In the records below, take the line containing "more details" and every line following it, and write them out exactly.

============

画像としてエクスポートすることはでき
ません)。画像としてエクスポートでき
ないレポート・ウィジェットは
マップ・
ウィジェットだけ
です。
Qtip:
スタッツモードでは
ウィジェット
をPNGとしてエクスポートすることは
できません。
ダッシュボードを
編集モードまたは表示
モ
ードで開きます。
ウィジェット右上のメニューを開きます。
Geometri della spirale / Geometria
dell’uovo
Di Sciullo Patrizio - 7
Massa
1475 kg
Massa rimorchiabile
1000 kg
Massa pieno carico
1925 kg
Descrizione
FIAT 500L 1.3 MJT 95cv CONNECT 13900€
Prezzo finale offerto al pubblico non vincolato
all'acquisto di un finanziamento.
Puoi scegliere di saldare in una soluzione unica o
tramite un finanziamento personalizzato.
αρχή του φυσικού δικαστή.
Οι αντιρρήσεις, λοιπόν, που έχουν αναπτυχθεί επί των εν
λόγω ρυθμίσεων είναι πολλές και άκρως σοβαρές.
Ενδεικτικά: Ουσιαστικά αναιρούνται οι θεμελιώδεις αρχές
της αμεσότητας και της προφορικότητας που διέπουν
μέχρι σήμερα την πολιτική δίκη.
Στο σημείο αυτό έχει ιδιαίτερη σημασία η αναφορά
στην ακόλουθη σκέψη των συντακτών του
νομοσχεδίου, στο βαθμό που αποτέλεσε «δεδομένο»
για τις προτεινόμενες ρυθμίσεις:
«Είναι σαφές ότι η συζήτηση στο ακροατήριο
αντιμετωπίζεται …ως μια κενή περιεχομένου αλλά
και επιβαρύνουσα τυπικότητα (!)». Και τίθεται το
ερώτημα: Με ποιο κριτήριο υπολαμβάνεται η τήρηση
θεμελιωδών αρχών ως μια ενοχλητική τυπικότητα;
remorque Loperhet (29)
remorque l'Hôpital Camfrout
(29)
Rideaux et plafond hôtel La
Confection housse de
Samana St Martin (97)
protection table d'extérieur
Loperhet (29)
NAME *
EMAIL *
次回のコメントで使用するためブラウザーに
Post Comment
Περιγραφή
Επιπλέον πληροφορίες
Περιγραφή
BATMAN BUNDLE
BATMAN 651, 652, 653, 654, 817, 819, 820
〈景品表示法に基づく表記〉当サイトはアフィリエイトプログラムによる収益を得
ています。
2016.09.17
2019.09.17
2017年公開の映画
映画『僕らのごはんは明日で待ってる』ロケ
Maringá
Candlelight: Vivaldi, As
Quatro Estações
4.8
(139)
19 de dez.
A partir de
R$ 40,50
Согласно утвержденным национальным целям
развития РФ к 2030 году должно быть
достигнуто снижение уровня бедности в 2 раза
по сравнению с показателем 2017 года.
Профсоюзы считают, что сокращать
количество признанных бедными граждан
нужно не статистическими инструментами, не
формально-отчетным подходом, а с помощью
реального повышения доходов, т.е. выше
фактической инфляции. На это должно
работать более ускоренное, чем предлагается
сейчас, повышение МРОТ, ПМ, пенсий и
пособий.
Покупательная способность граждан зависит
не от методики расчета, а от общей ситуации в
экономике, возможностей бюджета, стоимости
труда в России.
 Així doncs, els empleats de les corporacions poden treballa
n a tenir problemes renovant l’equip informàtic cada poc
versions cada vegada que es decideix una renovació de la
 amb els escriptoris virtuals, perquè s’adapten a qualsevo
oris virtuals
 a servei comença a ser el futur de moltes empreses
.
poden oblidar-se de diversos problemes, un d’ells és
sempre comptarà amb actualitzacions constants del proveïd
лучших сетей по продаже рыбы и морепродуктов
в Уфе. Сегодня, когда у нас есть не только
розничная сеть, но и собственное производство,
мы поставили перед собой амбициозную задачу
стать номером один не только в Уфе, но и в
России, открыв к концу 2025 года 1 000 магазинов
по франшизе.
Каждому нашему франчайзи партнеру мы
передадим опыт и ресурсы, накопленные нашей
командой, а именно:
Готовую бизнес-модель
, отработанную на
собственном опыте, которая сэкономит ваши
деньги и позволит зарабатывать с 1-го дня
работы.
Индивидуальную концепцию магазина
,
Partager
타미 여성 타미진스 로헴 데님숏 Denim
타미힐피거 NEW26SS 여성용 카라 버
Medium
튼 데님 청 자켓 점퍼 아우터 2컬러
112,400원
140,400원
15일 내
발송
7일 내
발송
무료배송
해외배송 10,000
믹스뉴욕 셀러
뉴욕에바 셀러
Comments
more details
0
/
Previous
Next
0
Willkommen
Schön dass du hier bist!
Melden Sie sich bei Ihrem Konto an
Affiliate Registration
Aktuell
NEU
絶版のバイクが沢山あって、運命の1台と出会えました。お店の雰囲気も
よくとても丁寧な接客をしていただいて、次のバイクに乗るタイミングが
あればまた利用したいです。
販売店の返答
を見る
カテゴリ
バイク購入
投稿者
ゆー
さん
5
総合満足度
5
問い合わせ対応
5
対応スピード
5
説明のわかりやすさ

============

EXERCISE RESPONSE:
more details
0
/
Previous
Next
0
Willkommen
Schön dass du hier bist!
Melden Sie sich bei Ihrem Konto an
Affiliate Registration
Aktuell
NEU
絶版のバイクが沢山あって、運命の1台と出会えました。お店の雰囲気も
よくとても丁寧な接客をしていただいて、次のバイクに乗るタイミングが
あればまた利用したいです。
販売店の返答
を見る
カテゴリ
バイク購入
投稿者
ゆー
さん
5
総合満足度
5
問い合わせ対応
5
対応スピード
5
説明のわかりやすさ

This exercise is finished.